Public security in Bogota and the war on euphemisms

(Photo: El Pulzo)

Exactly on the day Mayor Gustavo Petro denied the presence of neo-paramilitary groups in Bogota, the city’s public television station received death threats from neo-paramilitary group “Aguilas Negras.”

A pamphlet sent to Canal Capital began: “Toads, sons of whores… your time is up,” and warned the channel no to “believe that you can use your garbage investigations to taint the heroes of the motherland and those Colombians who want to see Latin America free of terrorism”

Venezuela-based Telesur and the international NGO Reporters Without Borders also received the threats.
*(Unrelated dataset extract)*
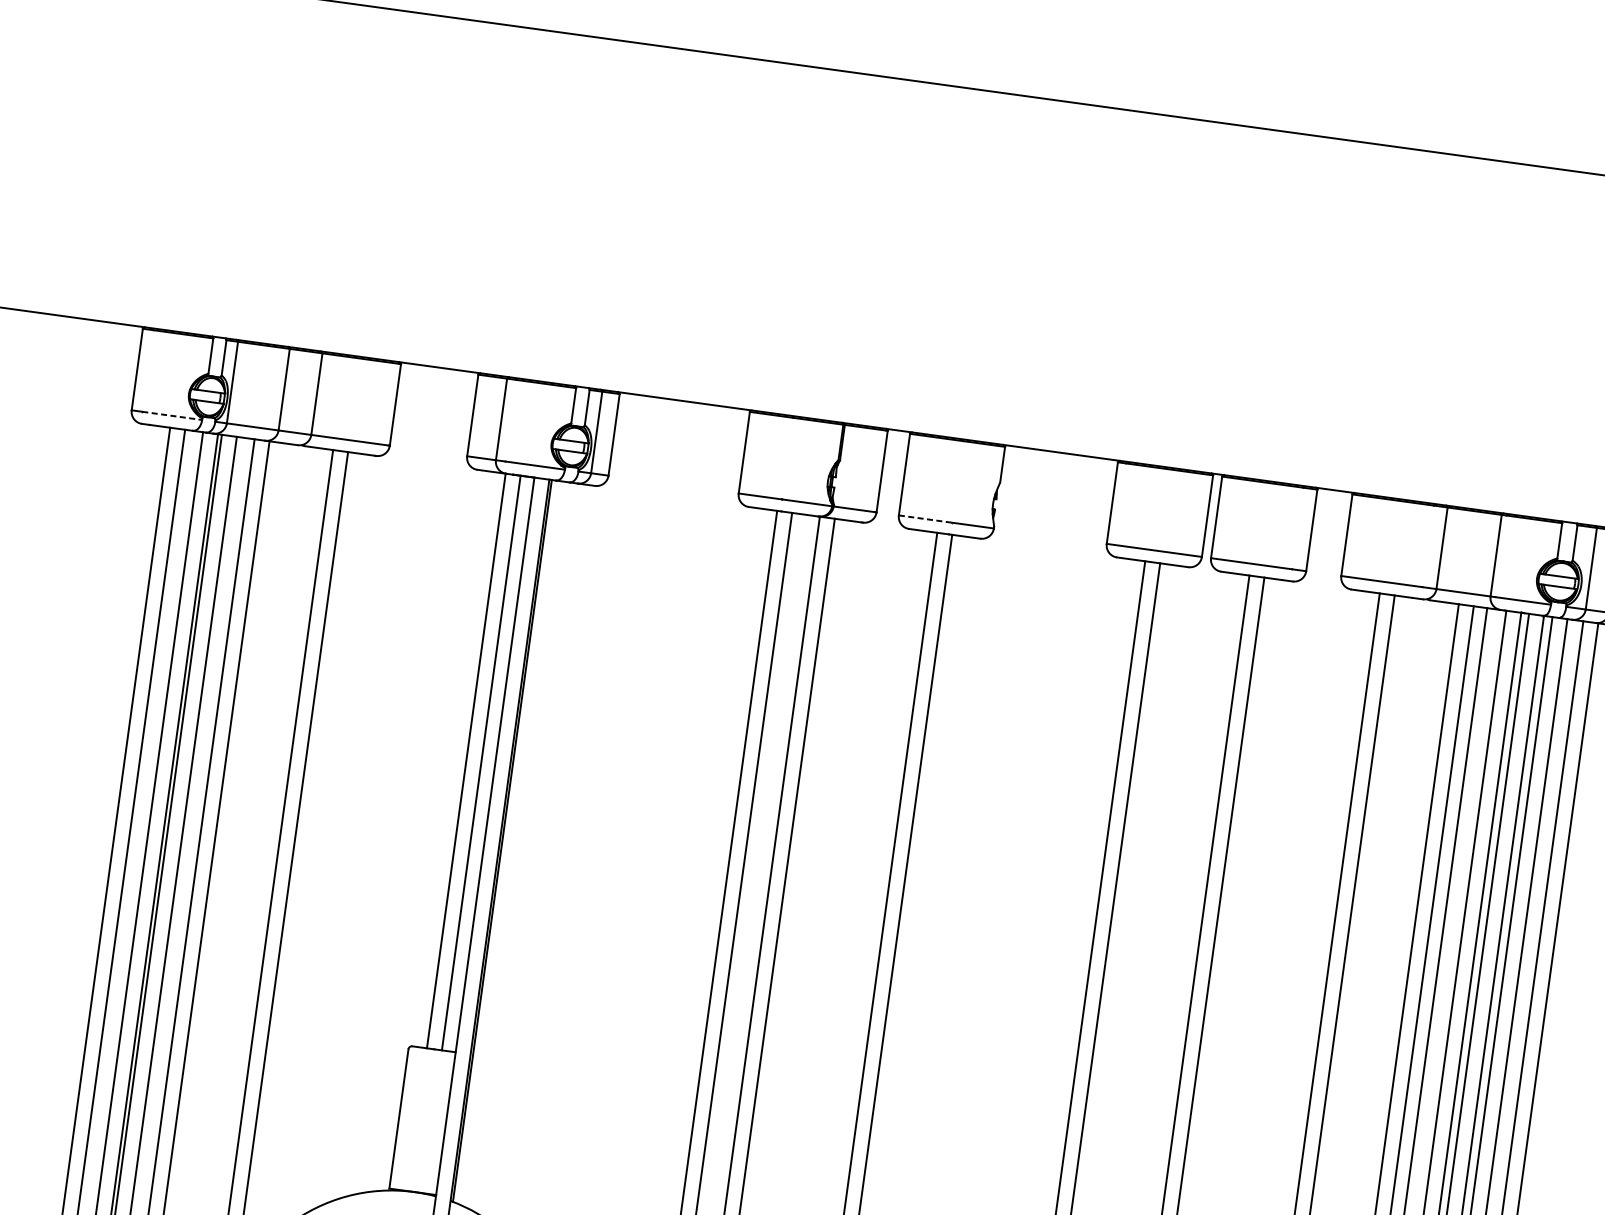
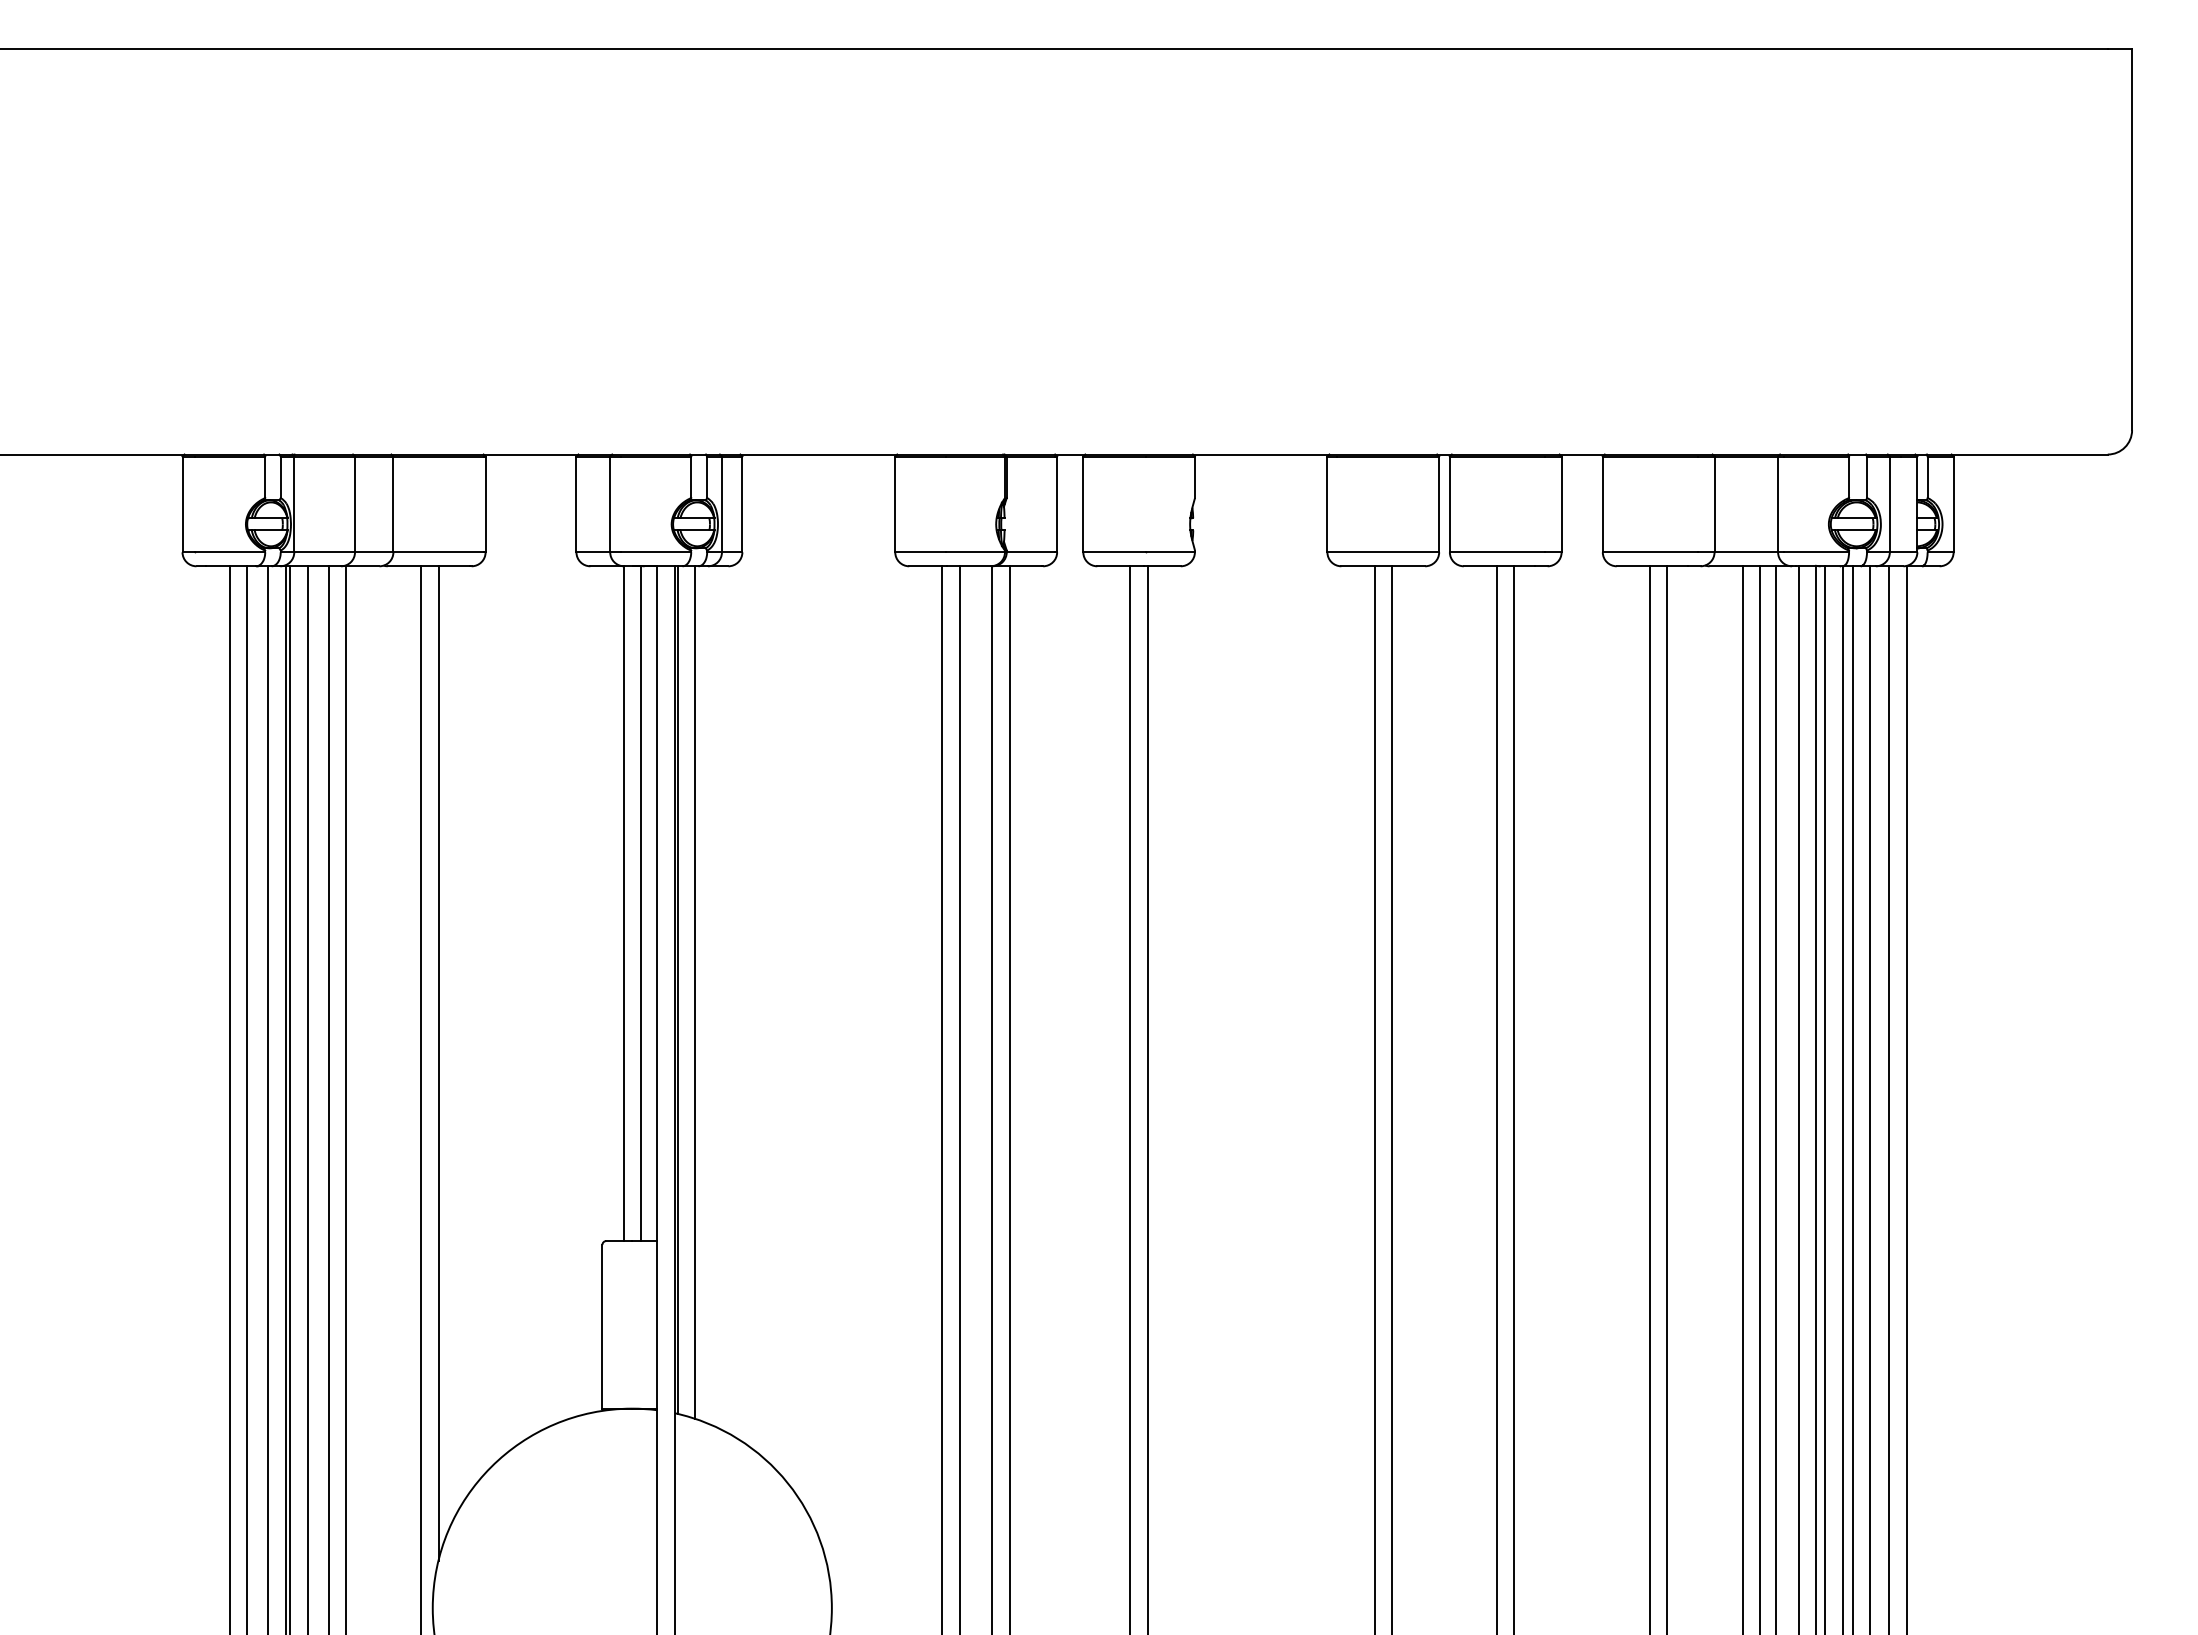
line: (172, 416) -> (230, 552), dashed -> solid
line: (926, 519) -> (1115, 552), dashed -> solid
line: (517, 845) -> (695, 992), added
Canal Capital released a statement to the press calling on Minister of the Interior Juan Fernando Cristo to “take urgent measures against this new campaign of hatred against the freedom of the press, and … to take immediate actions that guarantee the life and integrity of TV crew”.

They also requested that the Office of the Attorney-General “react immediately, even though the Office had knowledge of the Senator Alvaro Uribe’s remark of last September 17, when he accused Canal Capital of being a ‘servile medium of terrorism’, an act which put at risk all the employees of this channel, and which the Prosecutor promised to investigate, an inquiry whose advances are not yet known”.

The Aguilas Negras emerged out of the disbanded AUC paramilitary group in 2006, and are the neo-paramilitary group most frequently linked to threats against journalists and activists.

The threat comes at an embarrassing time for Bogota’s authorities, who are facing a rise in violent crime in the city. Only a day before the threat Bogota’s Secretary of Government Floria Perez rejected the Ombudsman’s claim that ‘bacrim’ (criminal bands) are active in the city, saying: “while there are criminal gangs that operate in different localities and are related to micro-trafficking and even drug-trafficking, there is no presence of groups related to the internal armed conflict in Bogota”.

Florez accepted that these groups are affecting the safety of people in the capital to the extent that there has been an increase in hired killers, “but we cannot categorizing them as structures of militias that have control over any area of the district,” she said.

Last month Liberal councilor Horacio Serpa claimed there are 1,32o identified criminal bands within Bogota, and blamed the crime wave on the administration of Gustavo Petro cutting anti-violence and public safety programs by 30% in 2014. Robbery and assault levels have increased in more than half of Bogota’s neighborhoods between the first half of 2013 and that of 2014. Serpa claimed that many of the criminals active in the capital are former paramilitaries, and says that not enough has been done to reintegrate them into society.

MORE: Gangs in Bogota surge as Colombia’s capital cuts public security funds

Colombia as a whole has seen seeing a rise in threats being made to journalists and human rights defenders, with 150 threats being made in September alone, a record since the start of the peace talks. The rise has been blamed on interests who feel threatened by the progress of peace negotiations in Havana.

MORE: September declared a black month in Colombia after record number of death threats

The message sent to Canal Capital referred to the talks: “We have the full list of the sons of whores journalists servile to Castro-Chavezism, and we know that they are found camouflaged in all forms of media. To them too will arrive the same as to the ignorant politicians and defenders of human rights that serve as a sounding board to a peace process in which the traitor Santos is delivering the country to narco-terrorism.”